# Hiding cables



## Guest (Jul 17, 2011)

Aside from in-wall speaker wire and the basics, what are some of the solutions you guys have done to hide power cables from the outlet to the receiver, TV and just assume for a moment, that the AV rack couldn't cover the wall jack for all the speaker cable. What would be a good way to cover that?

Thanks

Please share pictures if you have them.


----------



## nova (Apr 30, 2006)

Don't know that I've ever really consciously tried to hide them. Though I may have plopped a plant down in front of them at one time. Usually my outlet is directly behind the TV so you can't see the power cables or outlets.


----------



## mechman (Feb 8, 2007)

Zip and velcro ties, wire looms and braided sleeving are what I use.


----------



## ironglen (Mar 4, 2009)

I ran a new outlet :whistling: Also routed a shallow groove in my wood floor under the carpet for a main speaker wire :dumbcrazy:

Seriously, other than running color-matched wire track(conduit) or using the old 'plant trick' (I like that one!), the suggestions in the above post and more difficult things like I did are probably all you can do.


----------



## Prof. (Oct 20, 2006)

I have a power cable that runs from my soffit down to a power point near the floor..
I used aluminium channel section..painted the same colour as the wall to cover the cable..
You wouldn't even know it was there unless it was pointed out..


----------



## eugovector (Sep 4, 2006)

Speaker wires can typically be tucked between baseboard and carpet.


----------



## Guest (Jul 18, 2011)

Thanks for the replies. Basically, I'm going to be re-doing a family members HT install. The FL,FR, RL, RR channels are pre-wired in-wall during a build. They didn't think it out very well IMO. The speaker outlet is right smack in the middle of the room on the front wall. This might actually work out to an advantage because I was going to do in-wall speakers and I can wire the center channel, drop it straight down and change the wall plate from a 4 to 5 speaker. After thinking about it, I can just cover the speaker plate with the sub-woofer. 

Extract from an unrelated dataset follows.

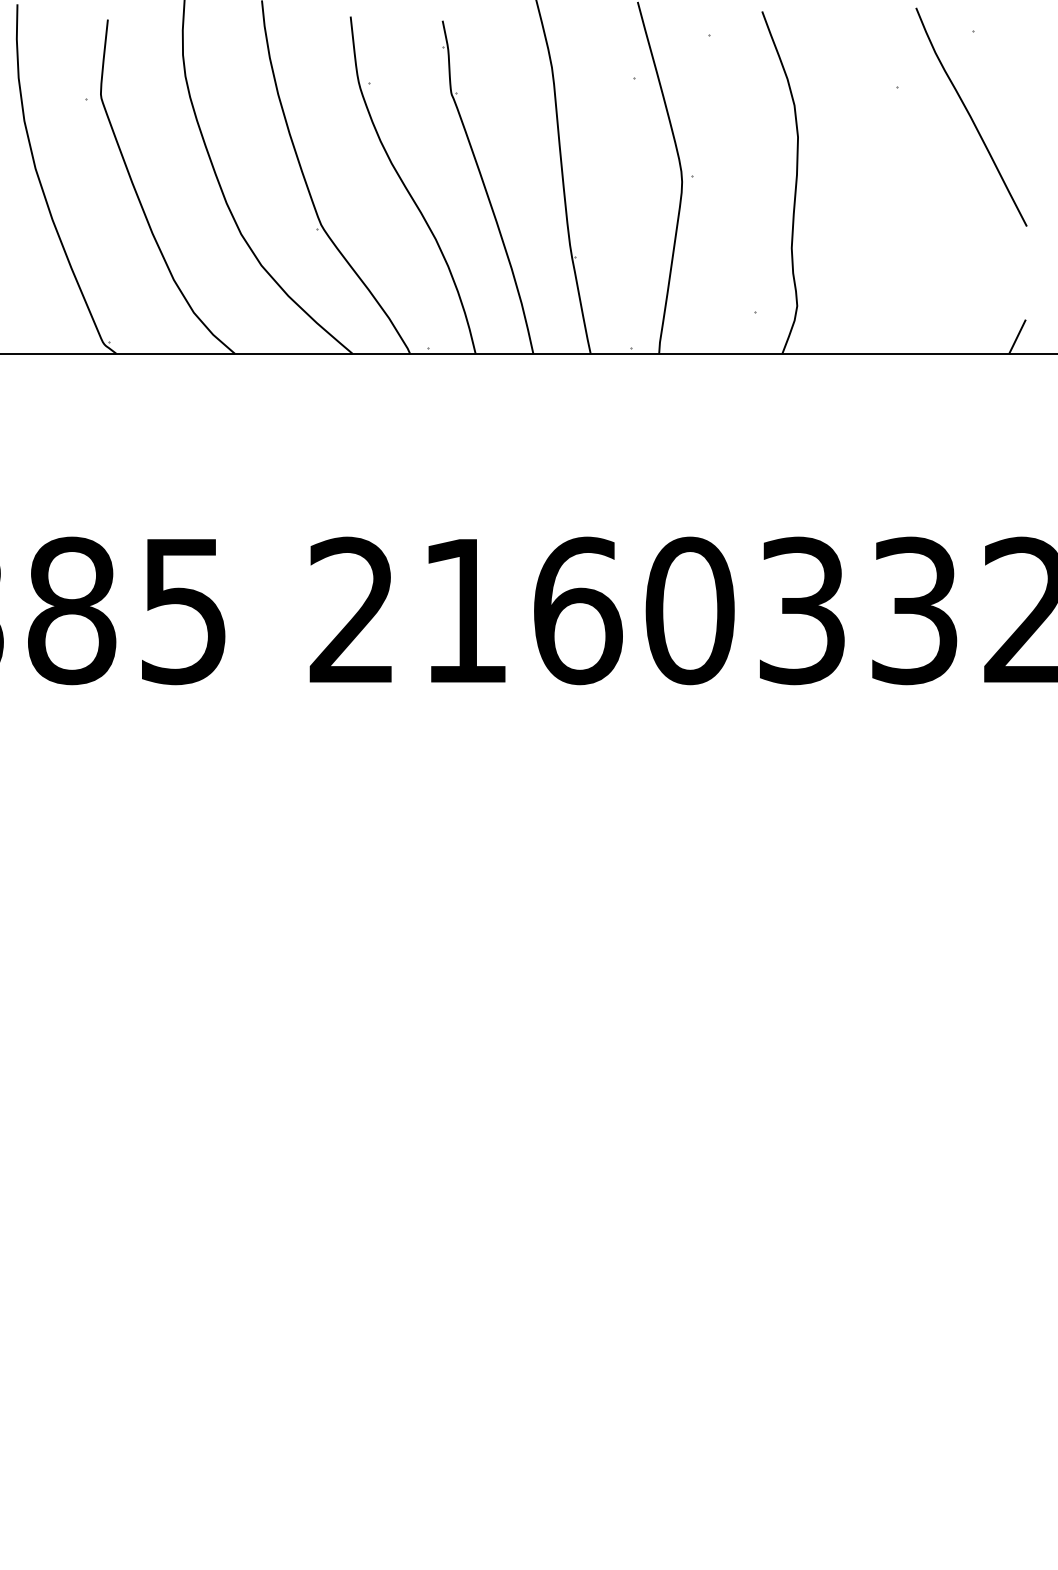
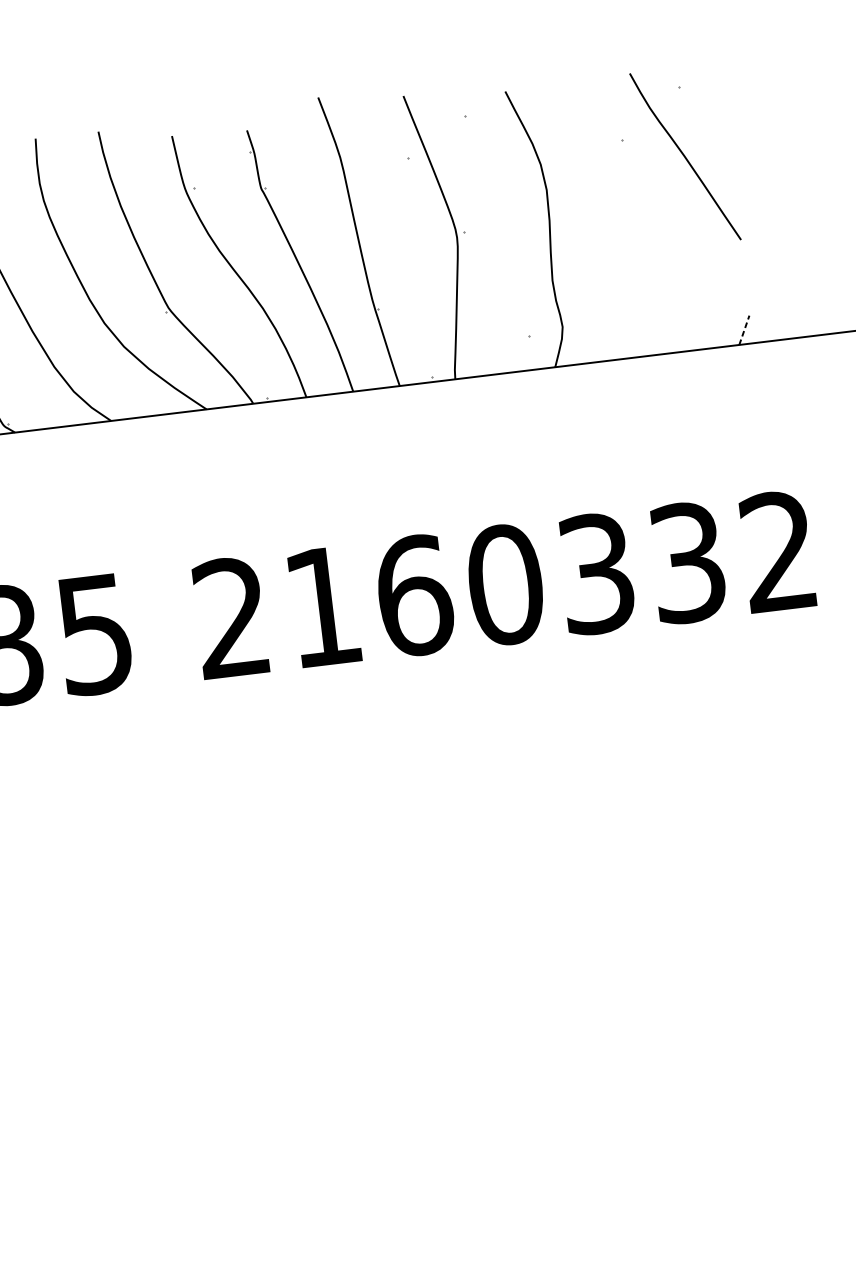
line: (1017, 337) -> (744, 330), solid -> dashed

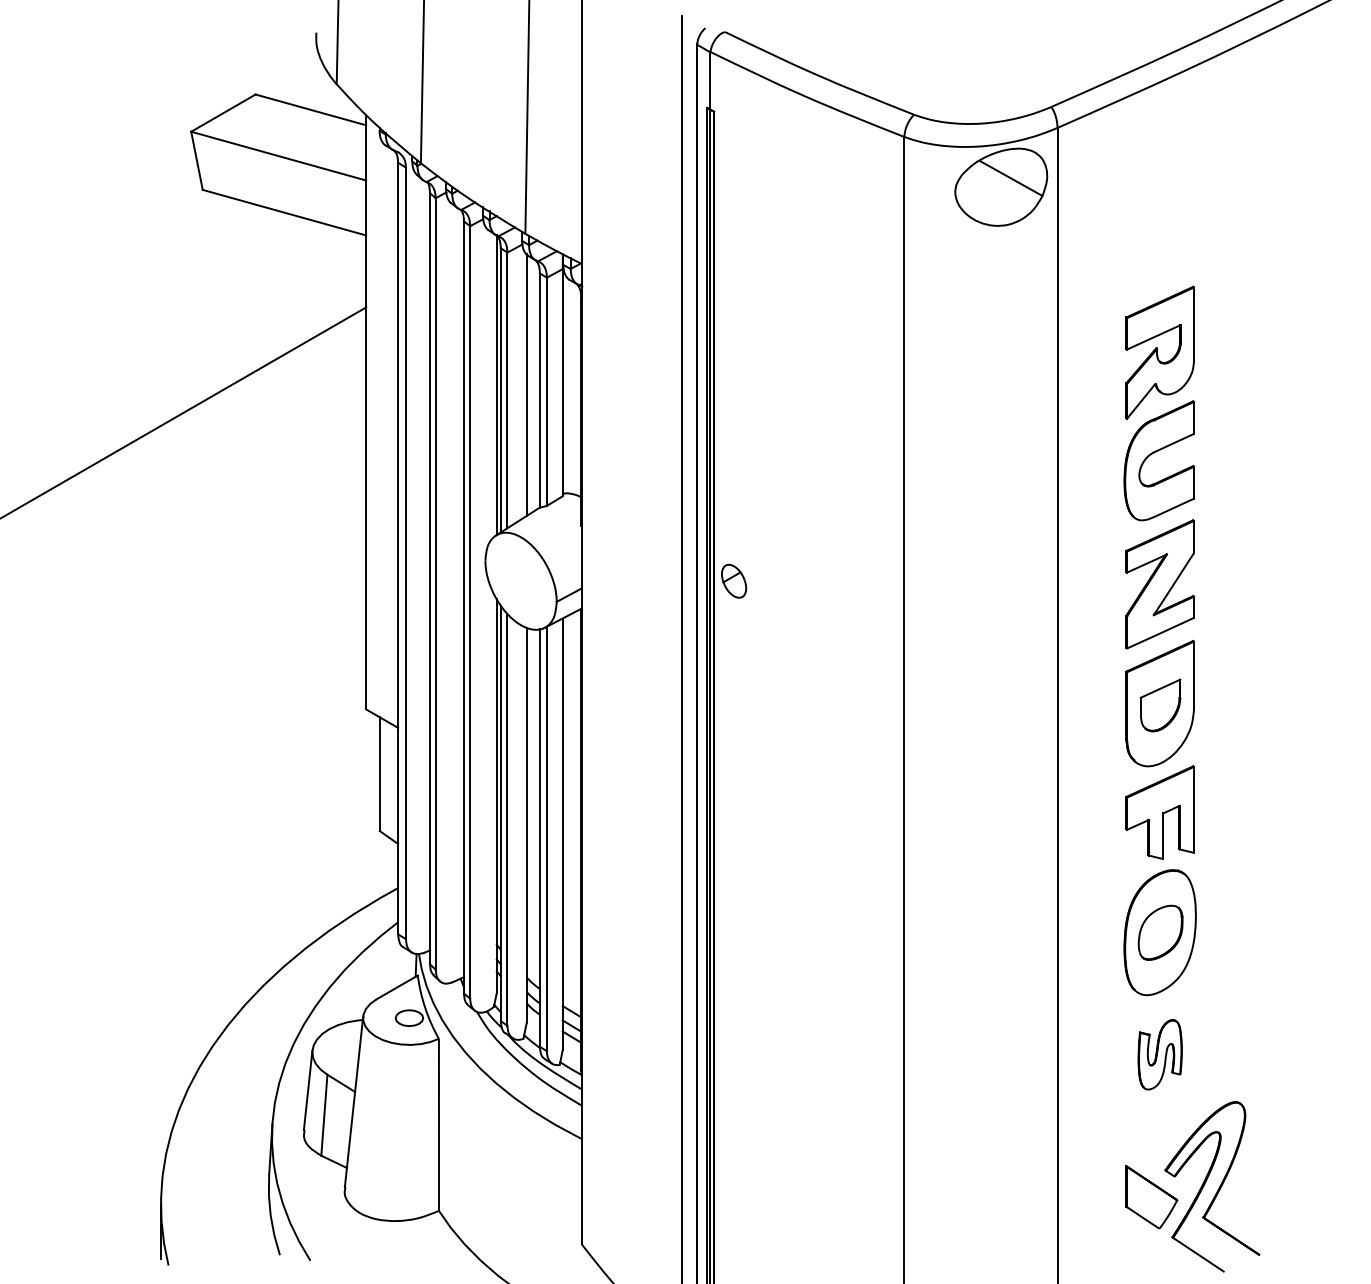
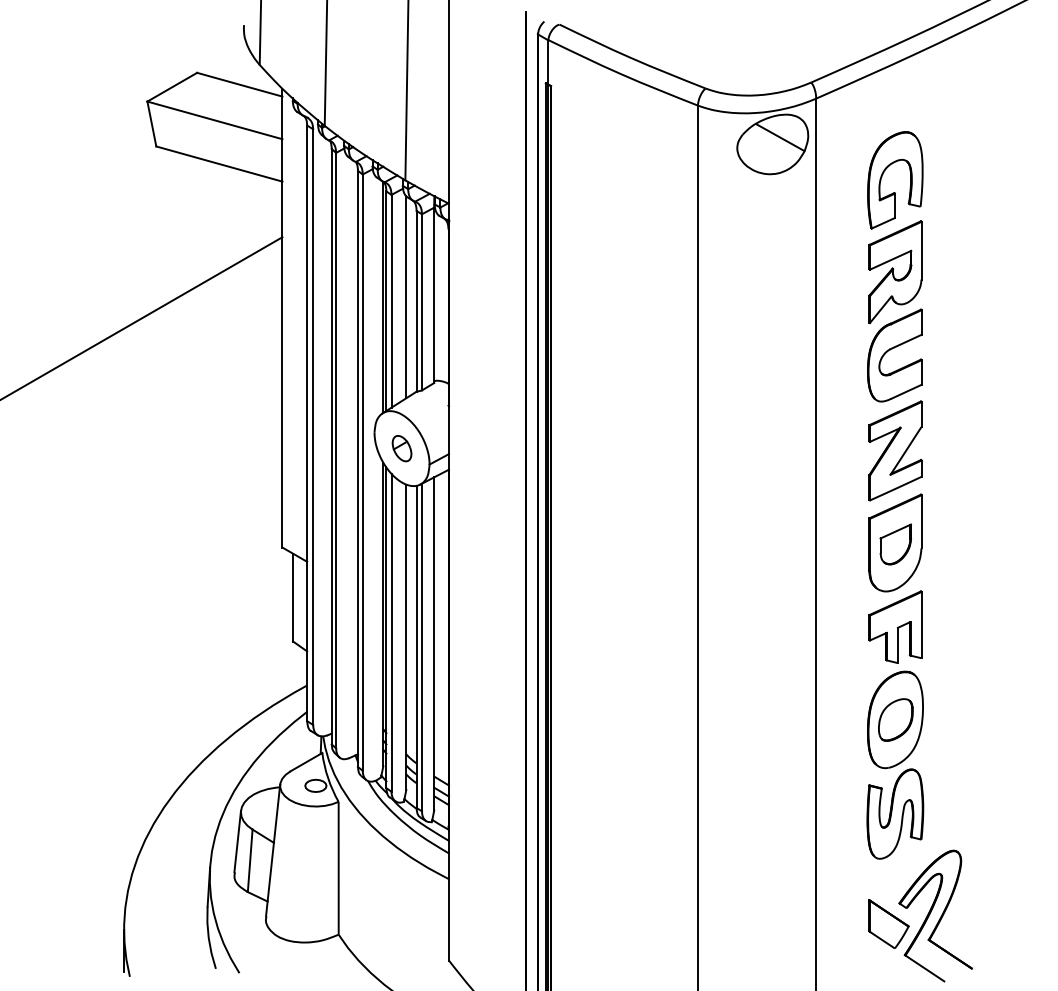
part: (1159, 249) -> (894, 192), added
part: (734, 580) -> (402, 448), moved
part: (1160, 1054) -> (895, 813), size x1.67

Other then that, the outlets are not close enough to wall mount the TV. I think the best plan of attack is to get the wall mounted DVD bracket from monoprice. They claim to have cable management, the shelves are big enough to hold all the components. If anything else needs to be covered, I'll try the plant trick.

Oh, and the floors are hardwood, so I can't hide anything. Still might have to be creative in hiding the RCA sub cable and speaker wire from the wall plate to the amp. 

Thanks for the suggestions.


----------